When pitching these concepts to investors, you mentioned that it was difficult five years ago. Are you now approaching it in a different way or is there a better understanding about smart cities now?
The market has matured to the point, when I mention autonomous vehicles, people no longer laugh me out of the room. Ten years ago, when I was talking about Smarter Cities and Connected Cars, people didn’t have it in their vocabulary. They didn’t understand what that meant. They might have understood the words, they didn’t understand how something like that would work.
Those people who are investing billions of dollars in their post-autonomous vehicle strategy, are the ones that we are having fantastic talks with. They understand that what we are developing with millions of dollars in an investment of MetroTech is not fully commercialized next year. But, in five years. That’s the type of thing that’s going to become, what we call the data utility. A Smarter City data utility, a necessity for the Smarter City and the Autonomous Vehicle to operate in harmony. That’s what we’ve built, and that’s what are seeking to expand.
What’s one challenge that cities may encounter while trying to implement this new technology?
We’re working with cities and they said they’ve been having issues getting their existing transportation department to adopt new things. That’s constantly a struggle. The tactic that I suggested was transparency. You’ve got to develop a system in your Smarter City approach where the mayor has daily access to look up on the dashboard, get a report and see why are people telling him traffic’s worse today, what’s going on, and what’s behind that.
Right now, for a mayor to get that kind of information, requires a meeting and an act of a city council. And, that’s what is a challenge for this process. Getting in and being able to do something innovative.

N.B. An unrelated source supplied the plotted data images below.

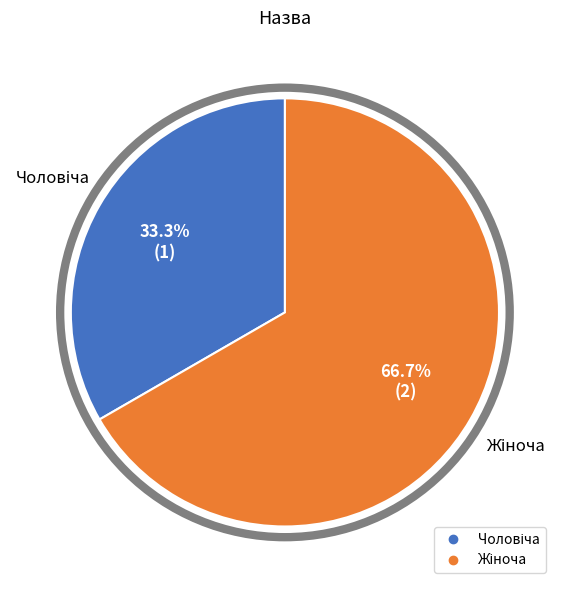

Does any single category account for the majority?

Yes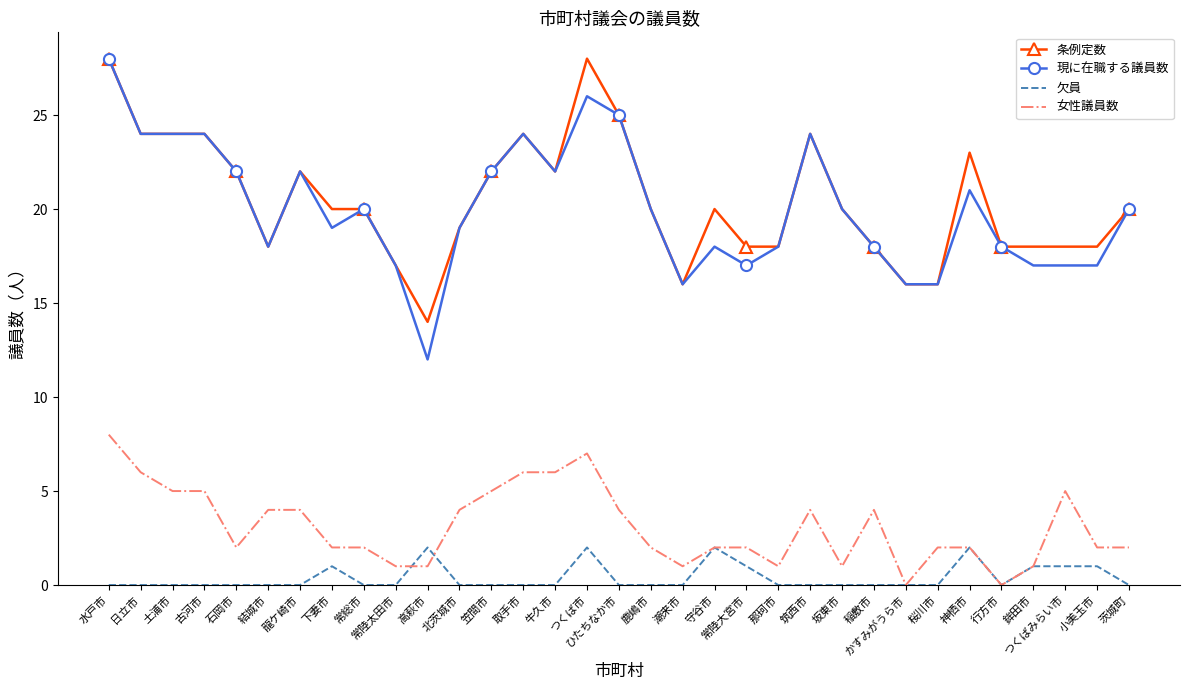

What is the total value across all series at 北茨城市?

42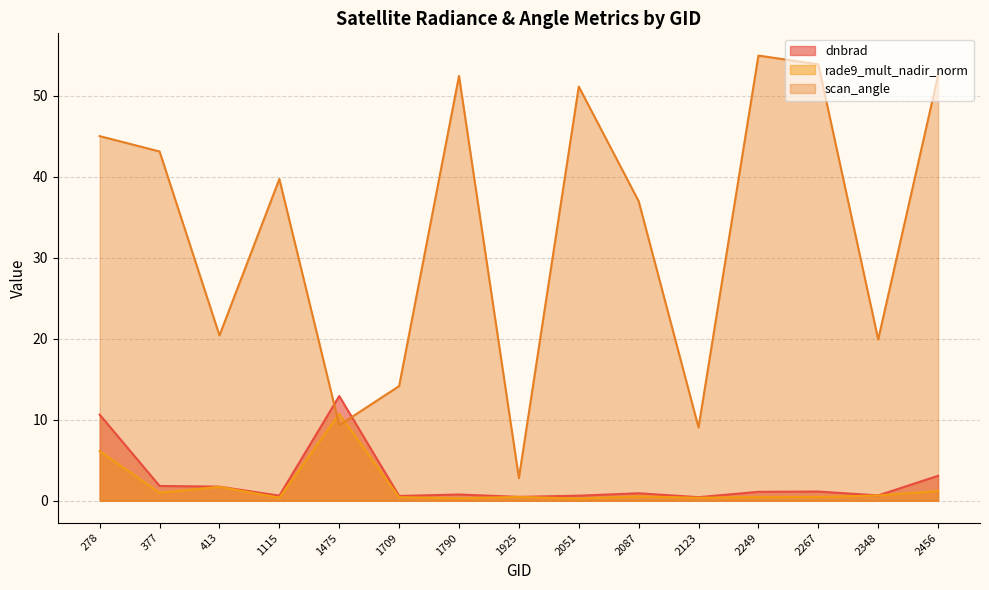

Which category has the highest value in the rade9_mult_nadir_norm series?

1475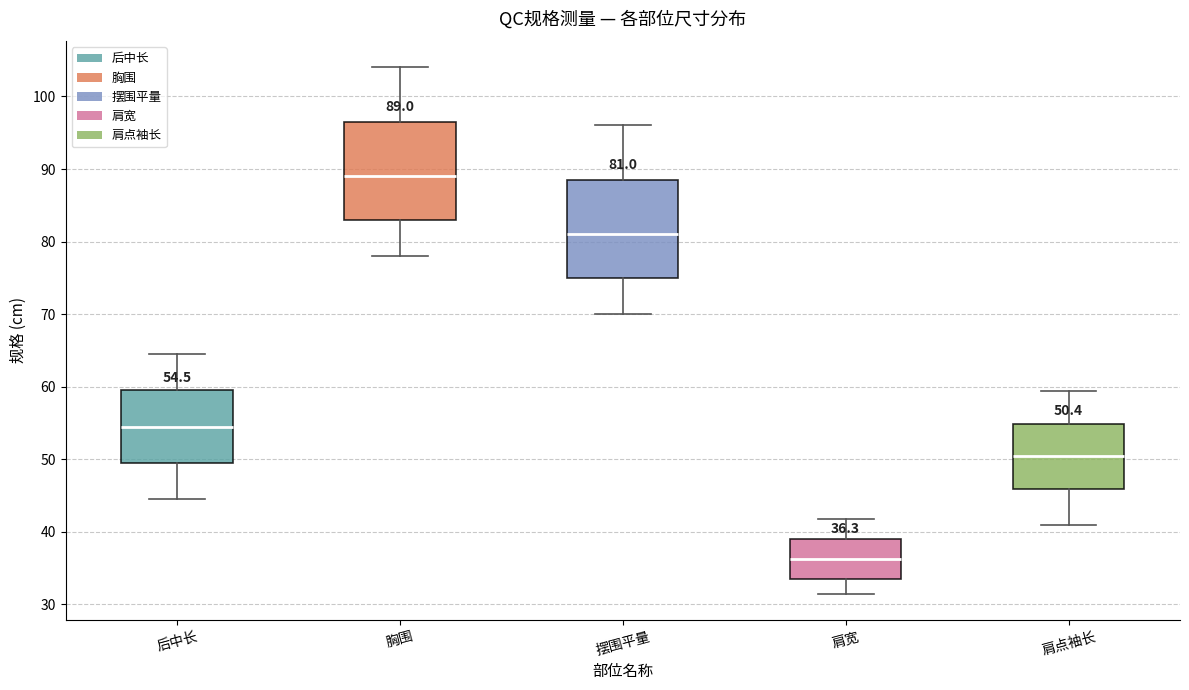

Which box's median line is the lowest?

肩宽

Where do you think Atlanta stands as a smart city? What do you hope to see in the city’s future?
The Atlanta metropolitan area stands on the cusp of becoming the nation’s first truly Smarter City for traffic. By moving quickly and harnessing the multiple owners of sensors along the roads, we could actually have this implemented and running by the end of the year, allowing the voting public to experience a big improvement of traffic flow through the area. We are working closely with the Mayor Reed’s team to make this happen.